ROUND(ord.total_amount, 2) != ROUND(oli.calculated_total, 2)
Jinja: Supercharging Your SQL
dbt uses the Jinja templating language to make your SQL dynamic and reusable. With Jinja, you can:
- Use control logic like
if
statements andfor
loops. - Abstract repeated SQL into macros (reusable functions).
- Set and reference variables to make your project configurable.
-- Use a variable to filter for recent data during development
SELECT *
FROM {{ ref('stg_orders') }}
{% if target.name == 'dev' %}
WHERE order_date >= '{{ var("start_date", "2025-01-01") }}'
{% endif %}
dbt-utils
: Don't Reinvent the Wheel dbt-utils
is a community-maintained package of macros and tests that solve the most common problems in data transformation (e.g., creating surrogate keys, pivoting columns, unioning tables). It's a must-have for any dbt project.
Install it by adding it to your packages.yml
file:
# packages.yml
packages:
- package: dbt-labs/dbt_utils
version: [">=1.0.0", "<2.0.0"]
dbt build
: One Command to Rule Them All In a production environment, you'll typically use the dbt build
command. It intelligently runs all of your assets in the correct order defined by the DAG:
$ dbt build
This single command will:
- Run your seed files.
- Run your model transformations.
- Run your tests.
- Run your snapshots.
Final Thoughts: Why This Matters for Data Scientists
Learning dbt empowers you to move beyond notebooks and build robust, end-to-end data workflows.
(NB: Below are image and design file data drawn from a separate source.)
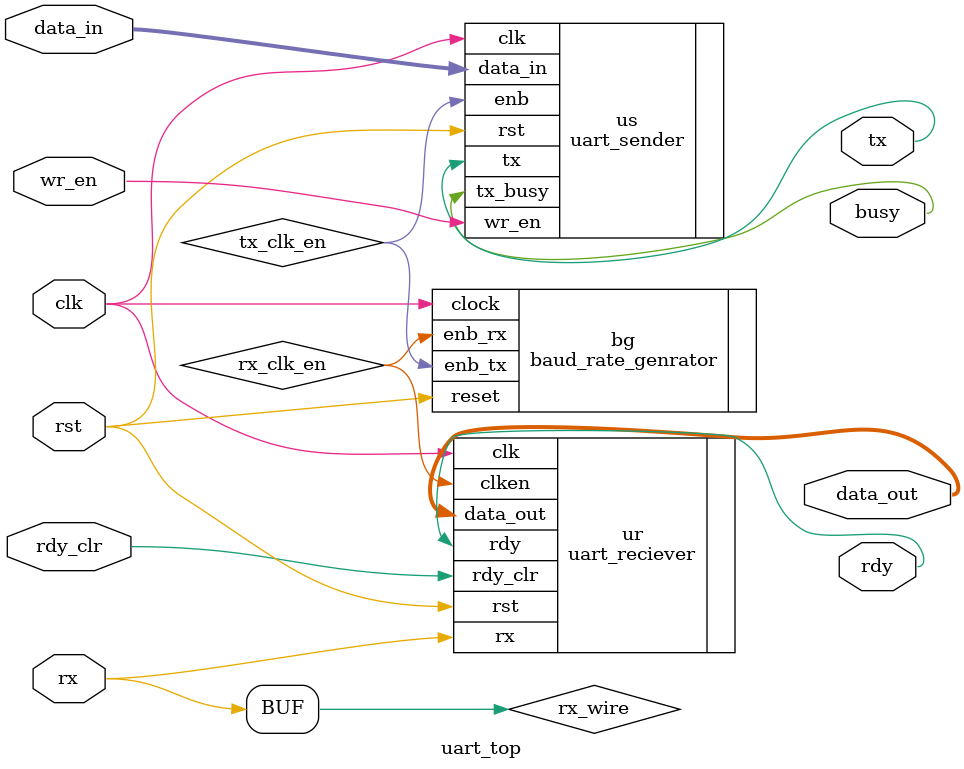
<source format=v>
`timescale 1ns / 1ps

module uart_top (
    input clk,
    input rst,
    input wr_en,
    input [7:0] data_in,
    input rdy_clr,
    input rx,           
    output tx,          
    output rdy,
    output busy,
    output [7:0] data_out
);

    wire rx_clk_en; 
    wire tx_clk_en; 

    wire rx_wire = rx; 

    // 1. Baud Rate Generator Instance
    baud_rate_genrator bg (
        .clock(clk),
        .reset(rst),
        .enb_tx(tx_clk_en),
        .enb_rx(rx_clk_en)
    );

    // 2. UART Sender (Transmitter) Instance
    uart_sender us (
        .clk(clk),
        .wr_en(wr_en),
        .enb(tx_clk_en),
        .rst(rst),
        .data_in(data_in),
        .tx(tx),         
        .tx_busy(busy)
    );

    // 3. UART Receiver Instance
    uart_reciever ur (
        .clk(clk),
        .rst(rst),
        .rx(rx_wire),    
        .rdy_clr(rdy_clr),
        .clken(rx_clk_en),
        .rdy(rdy),
        .data_out(data_out)
    );

endmodule

</source>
It's a mindset shift toward treating data transformation as a rigorous engineering discipline.
For a potential employer, a data scientist with dbt skills is a huge asset. It proves you can:
- Own your data pipelines and build reliable features for modeling.
- Ensure data quality and reproducibility in your experiments.
- Collaborate effectively with data engineers and analysts using a shared framework.
- Build systems that are transparent, versioned, and production-ready.
Ultimately, mastering dbt helps you deliver more value by ensuring the foundation of all your work—the data—is solid.